(Pictures paired with source code)
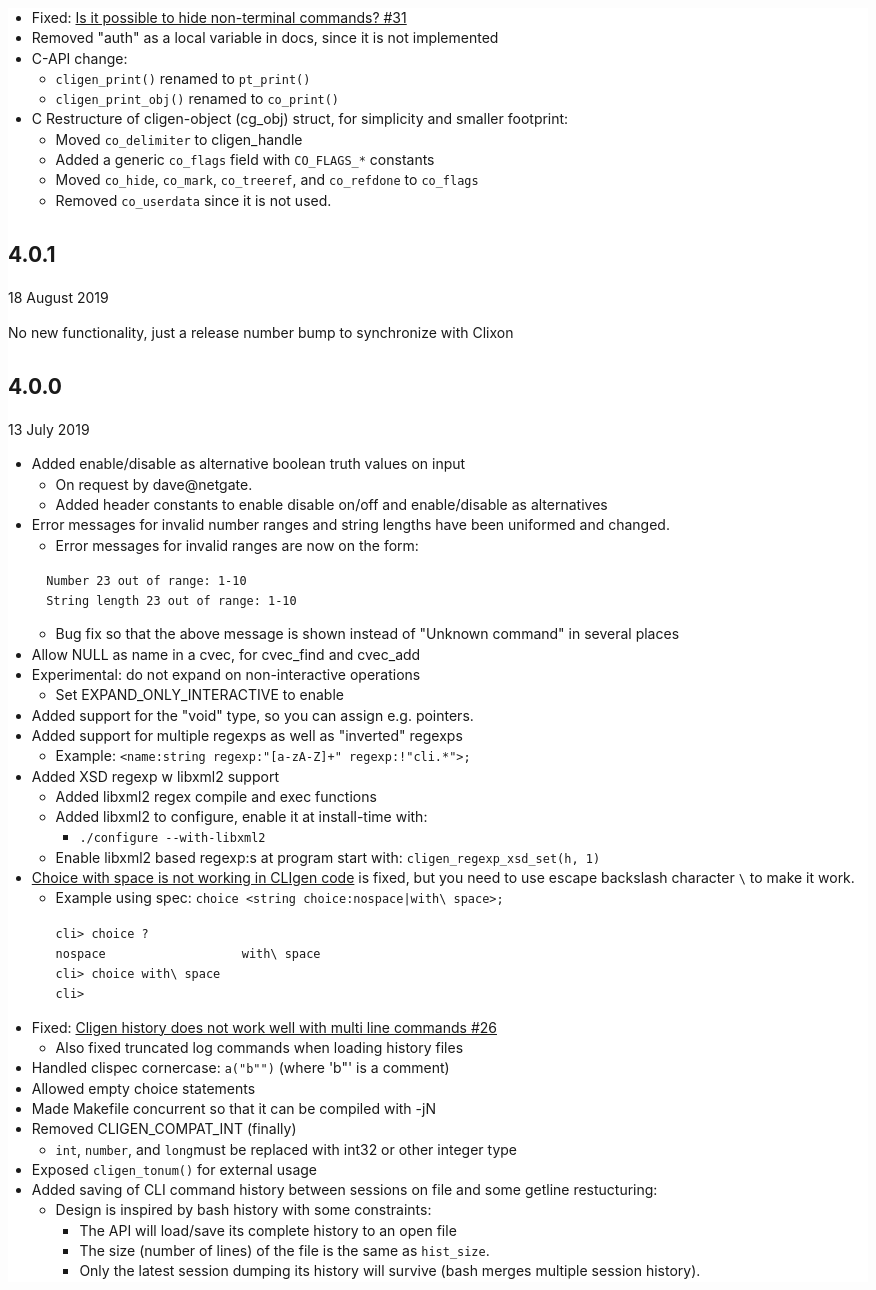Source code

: * Fixed: [Is it possible to hide non-terminal commands? #31](https://github.com/olofhagsand/cligen/issues/31)
* Removed "auth" as a local variable in docs, since it is not implemented
* C-API change:
  * `cligen_print()` renamed to `pt_print()`
  * `cligen_print_obj()` renamed to `co_print()`
* C Restructure of cligen-object (cg_obj) struct, for simplicity and smaller footprint:
  * Moved `co_delimiter` to cligen_handle
  * Added a generic `co_flags` field with `CO_FLAGS_*` constants
  * Moved `co_hide`, `co_mark`, `co_treeref`, and `co_refdone` to `co_flags`
  * Removed `co_userdata` since it is not used.

## 4.0.1
18 August 2019

No new functionality, just a release number bump to synchronize with Clixon

## 4.0.0
13 July 2019

* Added enable/disable as alternative boolean truth values on input
  * On request by dave@netgate.
  * Added header constants to enable disable on/off and enable/disable as alternatives
* Error messages for invalid number ranges and string lengths have been uniformed and changed.
  * Error messages for invalid ranges are now on the form:
  ```
    Number 23 out of range: 1-10
    String length 23 out of range: 1-10
  ```
  * Bug fix so that the above message is shown instead of "Unknown command" in several places
* Allow NULL as name in a cvec, for cvec_find and cvec_add
* Experimental: do not expand on non-interactive operations
  * Set EXPAND_ONLY_INTERACTIVE to enable
* Added support for the "void" type, so you can assign e.g. pointers.
* Added support for multiple regexps as well as "inverted" regexps
  * Example: `<name:string regexp:"[a-zA-Z]+" regexp:!"cli.*">;`
* Added XSD regexp w libxml2 support
  * Added libxml2 regex compile and exec functions
  * Added libxml2 to configure, enable it at install-time with:
    * `./configure --with-libxml2`
  * Enable libxml2 based regexp:s at program start with: `cligen_regexp_xsd_set(h, 1)`
* [Choice with space is not working in CLIgen code](https://github.com/olofhagsand/cligen/issues/24) is fixed, but you need to use escape backslash character `\` to make it work.
  * Example using spec: `choice <string choice:nospace|with\ space>;`
    ```
    cli> choice ?
    nospace                   with\ space
    cli> choice with\ space
    cli>
    ```
* Fixed: [Cligen history does not work well with multi line commands #26](https://github.com/olofhagsand/cligen/issues/26)
  * Also fixed truncated log commands when loading history files
* Handled clispec cornercase: `a("b"")` (where 'b"' is a comment)
* Allowed empty choice statements
* Made Makefile concurrent so that it can be compiled with -jN
* Removed CLIGEN_COMPAT_INT (finally)
  * `int`, `number`, and `long`must be replaced with int32 or other integer type
* Exposed `cligen_tonum()` for external usage
* Added saving of CLI command history between sessions on file and some getline restucturing:
  * Design is inspired by bash history with some constraints:
    * The API will load/save its complete history to an open file
    * The size (number of lines) of the file is the same as `hist_size`.
    * Only the latest session dumping its history will survive (bash merges multiple session history).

**What to produce**
Please find every line in the records that contains the word "multiple", and copy it out.

**Exercise result**
* Added support for multiple regexps as well as "inverted" regexps
    * Only the latest session dumping its history will survive (bash merges multiple session history).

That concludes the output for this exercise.